Smash

Un cliente de este establecimiento golpea la cabeza de un maniquí. / EFE

Pagar por destrozar cosas, una peculiar terapia antiestrés que llega a Pekín

Los clientes pueden elegir el objeto que más rabia les dé para destrozarlo

04 de febrero de 2019 03:00 pm

Por: EFE

La icónica paciencia oriental se ha acabado. Ahora, los estresados pequineses pueden liberar tensiones pagando un módico precio por encerrarse en una sala con multitud de objetos como televisiones o teléfonos y destrozarlos con bates, varas metálicas o mazos.

Situado en el popular distrito artístico 798 de Pekín, Smash ("destroza", en inglés) es, desde septiembre pasado, el único establecimiento en toda China que ofrece esta poco ortodoxa terapia antiestrés, y ya cuenta con una media de unos 600 clientes al mes.

"Pekín es una ciudad muy ajetreada, tenemos mucho estrés. Es un lugar perfecto para un sitio como éste", explica a Efe Jin Meng, cofundadora de Smash.

Parece un negocio rentable: cada mes gastan hasta $2,200 en objetos para romper, y en diciembre la facturación fue de $19,300.

En su visita a las instalaciones -tres salas en total-, Efe coincidió con un grupo de cinco personas que pagó $89 por media hora de destrozos.

Estéreos, máquinas de cocer arroz o maniquíes, los clientes pueden elegir el objeto que más rabia les dé y pagar para destrozarlo; el más caro es un televisor de pantalla plana que cuesta $74.

Eso sí, un cartel aclara que se trata de reciclar todo lo posible de entre la chatarra resultante.

De todas formas, lo que más pide la gente son monitores, teléfonos y teclados, algo que confirma cuál es la principal razón por la que la gente viene: "Últimamente, su mayor preocupación es el trabajo", dice Jin.

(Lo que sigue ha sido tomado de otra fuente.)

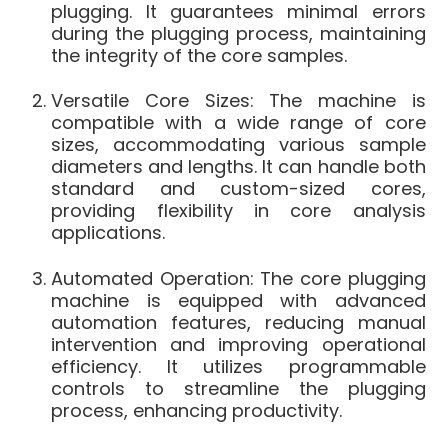
plugging. It guarantees minimal errors
during the plugging process, maintaining
the integrity of the core samples.
Versatile Core Sizes: The machine is
compatible with a wide range of core
sizes, accommodating various sample
diameters and lengths. It can handle both
standard and custom-sized cores,
providing flexibility in core analysis
applications.
Automated Operation: The core plugging
machine is equipped with advanced
automation features, reducing manual
intervention and improving operational
efficiency. It utilizes programmable
controls to streamline the plugging
process, enhancing productivity.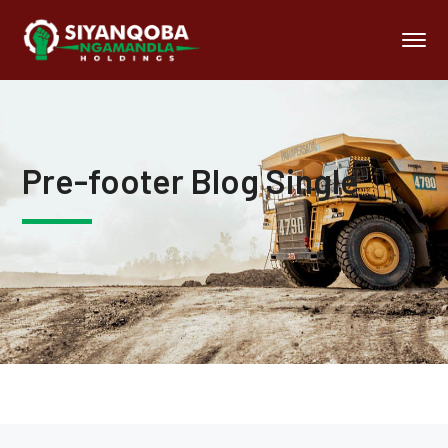
Pre-footer Blog Single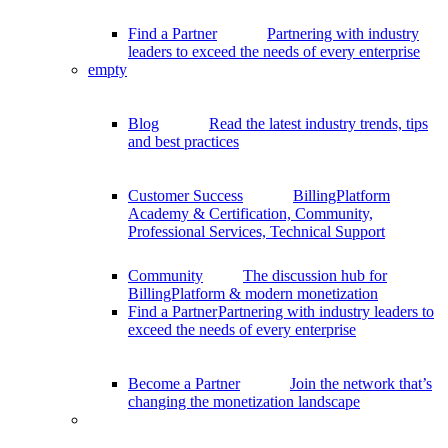
Find a Partner
Partnering with industry
leaders to exceed the needs of every enterprise
empty
Blog
Read the latest industry trends, tips
and best practices
Customer Success
BillingPlatform
Academy & Certification, Community,
Professional Services, Technical Support
Community
The discussion hub for
BillingPlatform & modern monetization
Find a Partner
Partnering with industry leaders to
exceed the needs of every enterprise
Become a Partner
Join the network that’s
changing the monetization landscape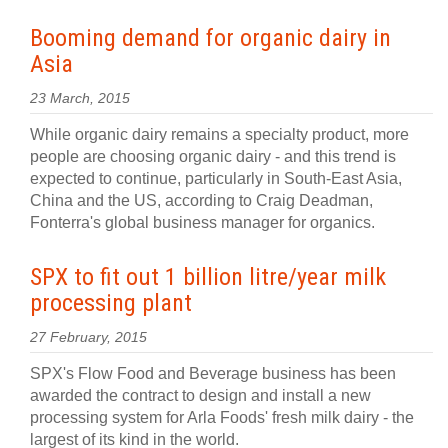
Booming demand for organic dairy in
Asia
23 March, 2015
While organic dairy remains a specialty product, more
people are choosing organic dairy - and this trend is
expected to continue, particularly in South-East Asia,
China and the US, according to Craig Deadman,
Fonterra's global business manager for organics.
SPX to fit out 1 billion litre/year milk
processing plant
27 February, 2015
SPX's Flow Food and Beverage business has been
awarded the contract to design and install a new
processing system for Arla Foods' fresh milk dairy - the
largest of its kind in the world.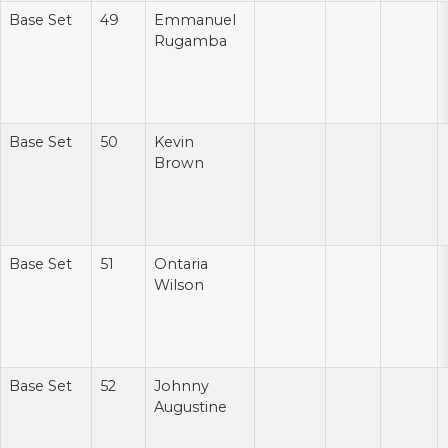
Base Set
49
Emmanuel
Rugamba
Base Set
50
Kevin
Brown
Base Set
51
Ontaria
Wilson
Base Set
52
Johnny
Augustine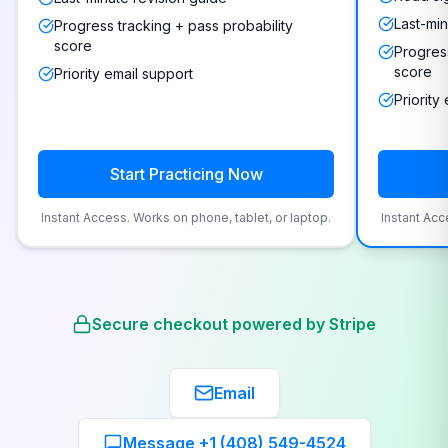
Last-min
Progress tracking + pass probability
score
Progress
score
Priority email support
Priority
Start Practicing Now
Instant Access. Works on phone, tablet, or laptop.
Instant Acc
Secure checkout powered by Stripe
Email
Message +1 (408) 549-4524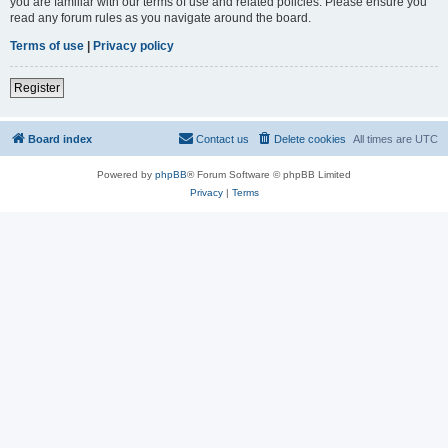
you are familiar with our terms of use and related policies. Please ensure you
read any forum rules as you navigate around the board.
Terms of use
|
Privacy policy
Register
Board index
Contact us
Delete cookies
All times are
UTC
Powered by
phpBB
® Forum Software © phpBB Limited
Privacy
|
Terms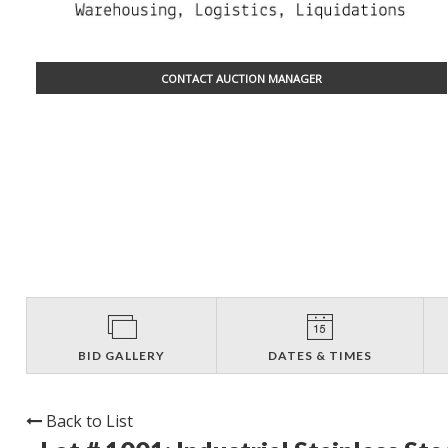
CONTACT AUCTION MANAGER
BID GALLERY
DATES & TIMES
Back to List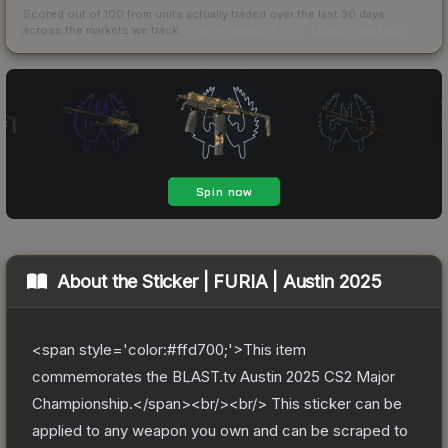
Scored out of 100 from units actually traded over the last
30
days
across the markets we track.
How we measure this
·
Liquidity rankings
About the
Sticker | FURIA | Austin 2025
<span style='color:#ffd700;'>This item
commemorates the BLAST.tv Austin 2025 CS2 Major
Championship.</span><br/><br/> This sticker can be
applied to any weapon you own and can be scraped to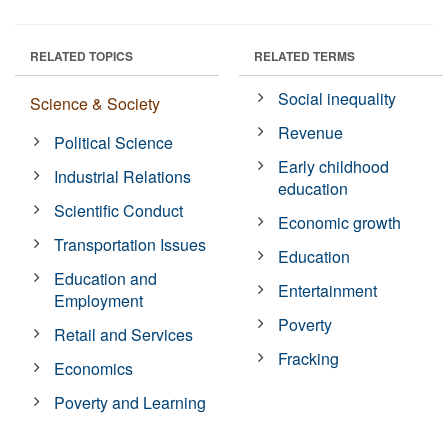
RELATED TOPICS
RELATED TERMS
Social inequality
Science & Society
Revenue
Political Science
Early childhood
Industrial Relations
education
Scientific Conduct
Economic growth
Transportation Issues
Education
Education and
Entertainment
Employment
Poverty
Retail and Services
Fracking
Economics
Poverty and Learning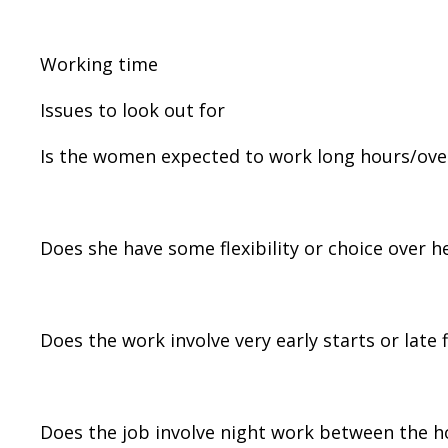
Working time
Issues to look out for
Is the women expected to work long hours/ove
Does she have some flexibility or choice over 
Does the work involve very early starts or late 
Does the job involve night work between the 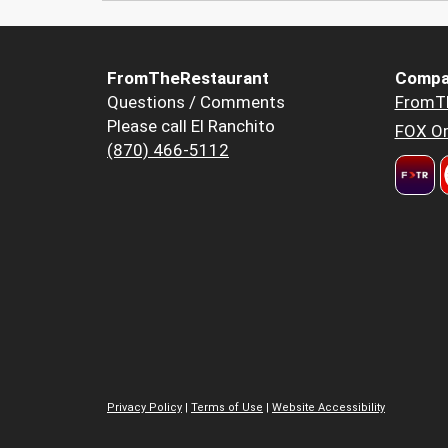
FromTheRestaurant
Compa
Questions / Comments
FromT
Please call El Ranchito
FOX Or
(870) 466-5112
Privacy Policy
|
Terms of Use
|
Website Accessibility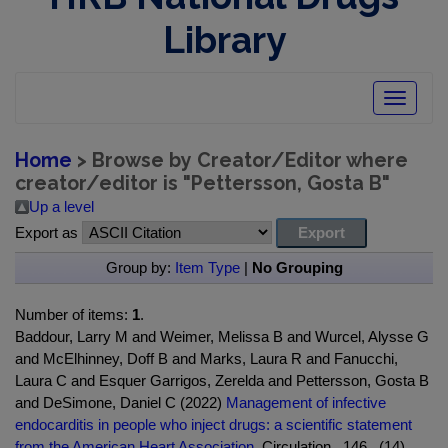
Library
Toggle
navigatio
Home
> Browse by Creator/Editor where
creator/editor is "
Pettersson, Gosta B
"
Up a level
Export as
Group by:
Item Type
|
No Grouping
Number of items:
1
.
Baddour, Larry M and Weimer, Melissa B and Wurcel, Alysse G
and McElhinney, Doff B and Marks, Laura R and Fanucchi,
Laura C and Esquer Garrigos, Zerelda and Pettersson, Gosta B
and DeSimone, Daniel C (2022)
Management of infective
endocarditis in people who inject drugs: a scientific statement
from the American Heart Association.
Circulation , 146 , (14) .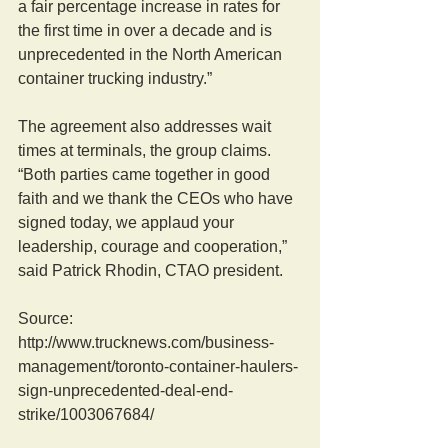
a fair percentage increase in rates for 
the first time in over a decade and is 
unprecedented in the North American 
container trucking industry.” 
The agreement also addresses wait 
times at terminals, the group claims. 
“Both parties came together in good 
faith and we thank the CEOs who have 
signed today, we applaud your 
leadership, courage and cooperation,” 
said Patrick Rhodin, CTAO president. 
Source: 
http://www.trucknews.com/business-
management/toronto-container-haulers-
sign-unprecedented-deal-end-
strike/1003067684/ 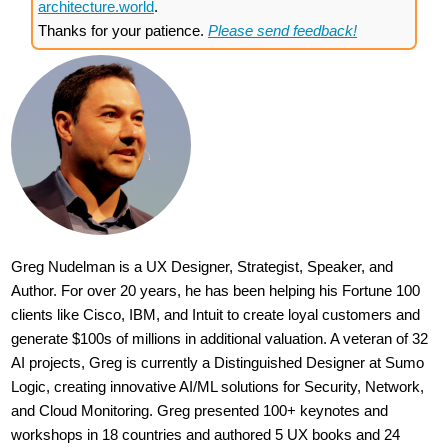
architecture.world
.
Thanks for your patience.
Please send feedback!
Greg Nudelman is a UX Designer, Strategist, Speaker, and
Author. For over 20 years, he has been helping his Fortune 100
clients like Cisco, IBM, and Intuit to create loyal customers and
generate $100s of millions in additional valuation. A veteran of 32
AI projects, Greg is currently a Distinguished Designer at Sumo
Logic, creating innovative AI/ML solutions for Security, Network,
and Cloud Monitoring. Greg presented 100+ keynotes and
workshops in 18 countries and authored 5 UX books and 24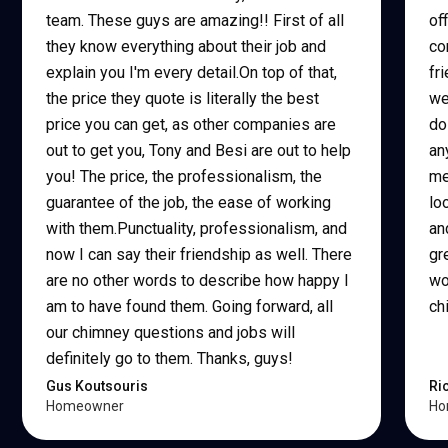
team. These guys are amazing!! First of all
of
they know everything about their job and
co
explain you I'm every detail.On top of that,
fr
the price they quote is literally the best
we
price you can get, as other companies are
do
out to get you, Tony and Besi are out to help
an
you! The price, the professionalism, the
me
guarantee of the job, the ease of working
lo
with them.Punctuality, professionalism, and
an
now I can say their friendship as well. There
gr
are no other words to describe how happy I
wo
am to have found them. Going forward, all
ch
our chimney questions and jobs will
definitely go to them. Thanks, guys!
Gus Koutsouris
Ri
Homeowner
Ho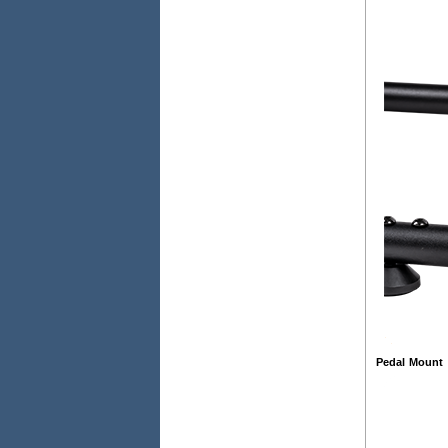
Pedal Mount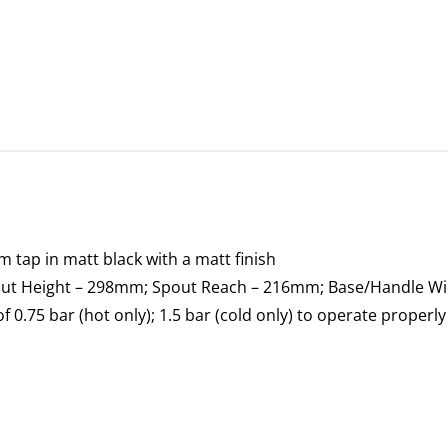
tap in matt black with a matt finish
pout Height – 298mm; Spout Reach – 216mm; Base/Handle W
0.75 bar (hot only); 1.5 bar (cold only) to operate properly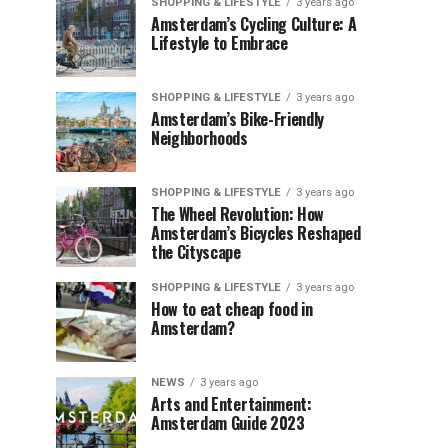
SHOPPING & LIFESTYLE
3 years ago
Amsterdam’s Cycling Culture: A
Lifestyle to Embrace
SHOPPING & LIFESTYLE
3 years ago
Amsterdam’s Bike-Friendly
Neighborhoods
SHOPPING & LIFESTYLE
3 years ago
The Wheel Revolution: How
Amsterdam’s Bicycles Reshaped
the Cityscape
SHOPPING & LIFESTYLE
3 years ago
How to eat cheap food in
Amsterdam?
NEWS
3 years ago
Arts and Entertainment:
Amsterdam Guide 2023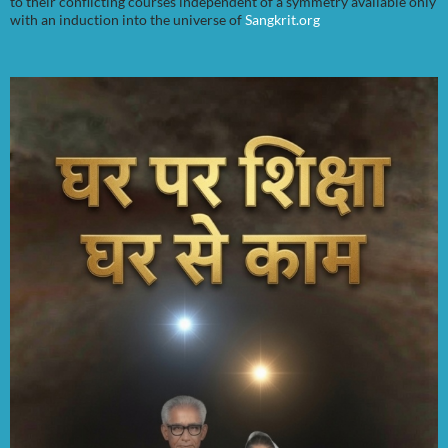
to their conflicting courses independent of a symmetry available only
with an induction into the universe of
Sangkrit.org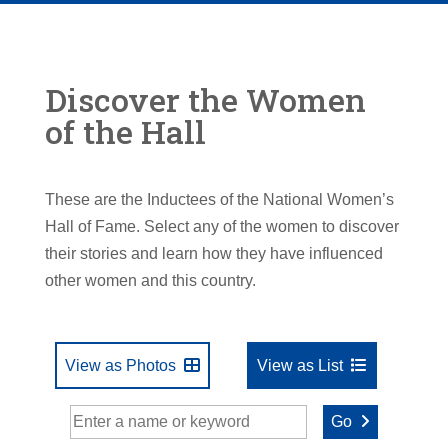
Discover the Women
of the Hall
These are the Inductees of the National Women’s
Hall of Fame. Select any of the women to discover
their stories and learn how they have influenced
other women and this country.
View as Photos
View as List
Go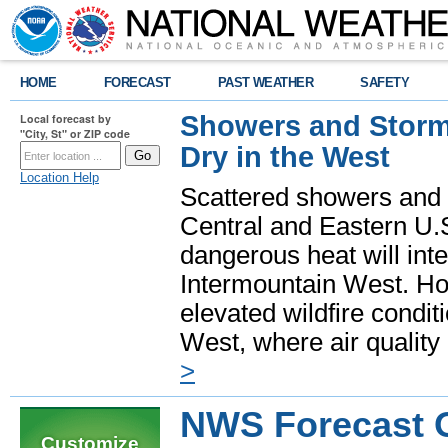
HOME
FORECAST
PAST WEATHER
SAFETY
Showers and Storms
Local forecast by
"City, St" or ZIP code
Dry in the West
Location Help
Scattered showers and 
Central and Eastern U.
dangerous heat will int
Intermountain West. Hot
elevated wildfire condit
West, where air quality
>
NWS Forecast O
Customize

"La economía china está bajando (en 2018 creció a su menor ritmo en 28 años) y la gente gana menos o pierde su trabajo. También hay problemas de relaciones de pareja", agrega.

Otra de las particularidades de esta iniciativa es el perfil medio del cliente: "Entre un 60 y un 65 por ciento son mujeres de 20 a 35 años", revela Jin.

"En China los hombres prefieren resolver sus problemas solos, no los comparten con otros. Las mujeres son más abiertas, cuando tienen problemas tratan de buscar formas de resolverlo", apunta la joven emprendedora.

Jin detalla que las mujeres chinas se enfrentan a más estrés que los hombres debido a las dificultades para conciliar su vida profesional -en la que, agrega, cobran menos, aunque desempeñen el mismo trabajo- con las numerosas cargas familiares que les son impuestas.

Entonces, ¿sirve de verdad romper cosas para deshacerse del estrés? Jin asegura que sí, que "cuando terminan, la gente se ríe y se le nota más feliz. Todos dicen que se sienten muy bien. Les ayuda mucho".